Some Initial Thoughts: Everything is Annatta
In a video on Anatta, Mae Yo talked about a mango seed, how while it is still a seed it is not yet anatta, but when it is planted and becomes a tree then it is anatta. I was able to follow her description, but something about it troubled me…
The starting point of my practice had been impermanence – anicca – the first of the 3 common characteristics. With just a little consideration, it quickly became clear that everything was anicca, nothing was ever fixed or permanent.
The second common characteristic, dukkha, took a whole lot more contemplating. I had been so convinced that there was dukkha in the world, of course, but also sukkah. It wasn’t until my dukkha deep-dive (see the last chapter of this blog, ‘Everything is Dukkha’) that I was able to understand that everything is dukkha. Just more or less dukkha. The problem was that my mind created a blind spot, refused to see dukkha, even mistaking it at times for sukkah. But my wrong view, my misunderstanding, didn’t change the truth –everything is always dukkha.
Now, as I turn my attention to the last of the common characteristics, anatta, my impulse is that it must be the same as anicca and dukkha: Everything is always anatta. My task then is testing this theory, gathering evidence to prove (or disprove it). How can I start understanding this most tricky, slippery, subtle worldly condition? That was the task I decided to work on.
I though more about Mae Yo’s mango seed: How can I prove that even when it is in the seed state, the seed already has the nature of anatta? How do I understand anatta in terms of seeds, or any other rupa object?
I considered a past contemplation: Bubbles and anatta. I find the bubble to be the perfect physical illustration of anatta in rupa terms: The nature to pop is the nature of the bubble, it was always anatta. While it exists, it isn’t even one thing, it isn’t a solid ‘mountain’, it is a constantly shifting-changing-slipping-sliding over itself form, it’s never a fixed thingified thing. But we zoom in on the part that stays fixed, the vague dominess, a shape that allows us to assign it a fixed identity, to name it, to give it sammutti, a supposedly fixed form we call a bubble. The truth is, the bubble is always shifting as it marches along toward manifesting its nature of ultimate cessation, but the continuity of 1 aspect of its form is enough for us to call it bubble.

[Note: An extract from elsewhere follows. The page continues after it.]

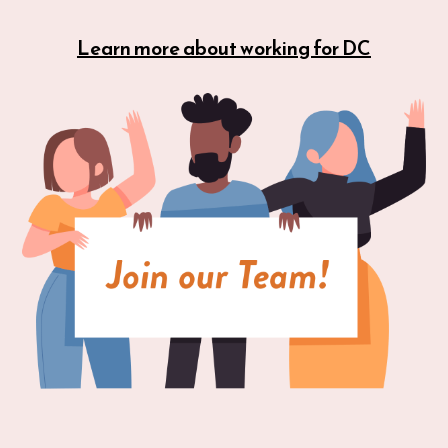
Learn more about working for DC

In fact, its actually somewhat arbitrary — bubble has many aspects after all — but we choose the outside shape, the thing that in rupa persists over time, to define and name that thing. Just as I use my body, the shape that persists over time, to define and name an Alana identity.

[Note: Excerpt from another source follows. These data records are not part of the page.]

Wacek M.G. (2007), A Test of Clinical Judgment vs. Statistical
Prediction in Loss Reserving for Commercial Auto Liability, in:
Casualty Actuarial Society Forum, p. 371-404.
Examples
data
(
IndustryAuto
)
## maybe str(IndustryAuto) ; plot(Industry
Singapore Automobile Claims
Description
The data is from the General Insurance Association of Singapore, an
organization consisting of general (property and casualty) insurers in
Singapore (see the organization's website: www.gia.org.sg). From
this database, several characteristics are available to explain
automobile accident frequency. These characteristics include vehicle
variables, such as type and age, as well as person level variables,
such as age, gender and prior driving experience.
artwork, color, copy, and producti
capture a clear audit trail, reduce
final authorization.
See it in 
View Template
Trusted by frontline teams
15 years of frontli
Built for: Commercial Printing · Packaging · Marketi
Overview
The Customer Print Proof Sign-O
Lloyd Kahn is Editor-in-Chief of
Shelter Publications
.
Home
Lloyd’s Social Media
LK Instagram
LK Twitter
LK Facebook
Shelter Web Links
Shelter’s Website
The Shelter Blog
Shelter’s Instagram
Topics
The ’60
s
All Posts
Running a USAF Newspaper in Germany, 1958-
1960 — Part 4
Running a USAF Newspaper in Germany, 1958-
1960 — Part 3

I watched Mae Yo’s video on Anatta again, this time with Eric: Eric said that what he understood was that things do clump into form, but there is nothing intrinsic, no identity in that form. It’s just a phase through which something passes.
His take really resonated with me. I can call something a chair, a house, an Alana. But those things have no inherent meaning or value, they are just temporary states through which the 4 elements (and in the case of an alana, the 5 aggregates) pass through before disintegration. A state is not an identity, it can’t be, it arises and ceases subject to causes and conditions. Where would a fixed identity lie in all that flux? How can I assign identity to something conditional? If its conditional it proves only the conditions that led to arising –conditions that shift, change, disappear — it can’t prove a master, a controller, a thing that exists beyond the process of causes and effects, arising and ceasing. When I really think about it, identity is kind of a stretch in the absence of both permanence and autonomy.
The problem is that I imagine there is identity in a state. Just the way I imagine there is sukkah in less dukkha. My imagination obscures the truth and the more permanent a state appears –the more solid, the longer it stands, the more easily I can imagine its fixedness — the more easily I can super impose identity. No self admits there are states, temporary clumps; the mango seed has a seed state, the bubble has a spherical state, in this lifetime my body facilitates and alana state. There is just no identity. No atta.